1980sABCFigure SkatingJim McKayWide World of Sports

Figure Skating – 1987 – European Pairs Championship Finals – URS Ekaterina Gordeeva + Sergei Grinkov

In August 1981, figure skaing coach Vladimir Zaharov paired the 11-year-old Katerina Gordeeva with the 15-year-old Sergei Grinkov…..when because Grinkov frequently missed practice….Coach Zaharov eventually insisted that Gordeeva pair with someone else….but she refused. Instead, the pair changed coaches….as Gordeeva and Grinkov won the 1985 World Junior Figure Skating Championships in Colorado Springs, Colorado…..and the following year they won the first of their four World Figure Skating Championships….as they are one of the few pair teams to win back-to-back junior and senior world championship titles. They successfully defended their world title in 1987….then in November 1987, Grinkov caught a blade on the ice during a practice session and dropped Gordeeva on her forehead…..whereby she was hospitalized for a time….but they were still able to compete in and win a gold medal at the 1988 Winter Olympics…. which began the following February in Calgary, Alberta, Canada….and they remain the youngest pairs team ever to win Olympic gold. After a fall in their long program, they took silver at the World Championships in 1988….but reclaimed the title in 1989 and 1990. They turned professional in the fall 1990, winning their first World Professional Championship in 1991. They also won that title in 1992 and 1994.

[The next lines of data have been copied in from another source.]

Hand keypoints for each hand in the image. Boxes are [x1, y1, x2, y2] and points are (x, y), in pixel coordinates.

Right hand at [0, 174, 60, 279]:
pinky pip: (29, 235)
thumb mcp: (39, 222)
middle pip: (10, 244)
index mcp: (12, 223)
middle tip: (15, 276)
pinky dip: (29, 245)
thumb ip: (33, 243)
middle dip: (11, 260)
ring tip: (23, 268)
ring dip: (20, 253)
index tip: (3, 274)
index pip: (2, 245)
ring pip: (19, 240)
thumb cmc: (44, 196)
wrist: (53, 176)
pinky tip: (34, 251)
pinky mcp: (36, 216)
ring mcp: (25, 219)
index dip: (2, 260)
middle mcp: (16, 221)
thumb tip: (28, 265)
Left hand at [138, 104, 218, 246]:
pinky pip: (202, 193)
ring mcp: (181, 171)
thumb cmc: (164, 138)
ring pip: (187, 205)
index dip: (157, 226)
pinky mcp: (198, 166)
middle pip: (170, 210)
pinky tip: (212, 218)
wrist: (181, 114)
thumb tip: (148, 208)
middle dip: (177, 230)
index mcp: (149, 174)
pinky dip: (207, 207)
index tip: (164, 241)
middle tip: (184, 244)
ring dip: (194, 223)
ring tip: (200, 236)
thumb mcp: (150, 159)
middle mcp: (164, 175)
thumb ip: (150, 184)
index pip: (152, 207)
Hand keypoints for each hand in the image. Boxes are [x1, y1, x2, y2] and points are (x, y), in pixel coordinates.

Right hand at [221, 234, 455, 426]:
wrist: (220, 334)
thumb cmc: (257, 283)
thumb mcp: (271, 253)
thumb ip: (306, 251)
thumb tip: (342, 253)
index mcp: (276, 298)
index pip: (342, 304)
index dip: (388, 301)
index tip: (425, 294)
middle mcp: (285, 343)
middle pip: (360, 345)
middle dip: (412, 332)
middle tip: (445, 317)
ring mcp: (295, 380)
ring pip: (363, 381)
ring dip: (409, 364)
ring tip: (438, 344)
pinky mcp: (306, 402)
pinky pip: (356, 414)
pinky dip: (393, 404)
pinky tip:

Gordeeva and Grinkov won almost every competition they entered…..evidenced by the fact that in the 31 competitions whose results are known at the senior and professional levels….they finished first 24 times….and never lower than second place from the time they won their first senior world title. They are one of the few pair teams in history to successfully complete a quadruple twist lift in international competition….when they landed the difficult element with ease at the 1987 World Championships. They also completed the element at the 1987 European Championships, but due to a problem with Grinkov’s boot strap and a misunderstanding about the rules….as the referee signaled them to stop, going so far as to turn off their music, but they continued skating….and they were disqualified from that event.  They stopped performing the quad twist because it made no significant improvement to their marks….which made the added physical stress unnecessary.  Katerina writes in her book, “My Sergei: A Love Story,” that this element raised her heart rate and blood pressure to levels that alarmed the Soviet team’s doctors. “That summer we had learned a very difficult move called the quadruple split twist,” she wrote, “in which Sergei threw me in the air, I did a split, then closed my legs and made four turns before he caught me. We were the only pair to do this quadruple element, and it was very exhausting—more exhausting than difficult, really. Soviet doctors had measured my pulse rate as exceeding two hundred beats per minute when I did it.”  So, how cool is it that we have this incredible figure skating pair in our library!?!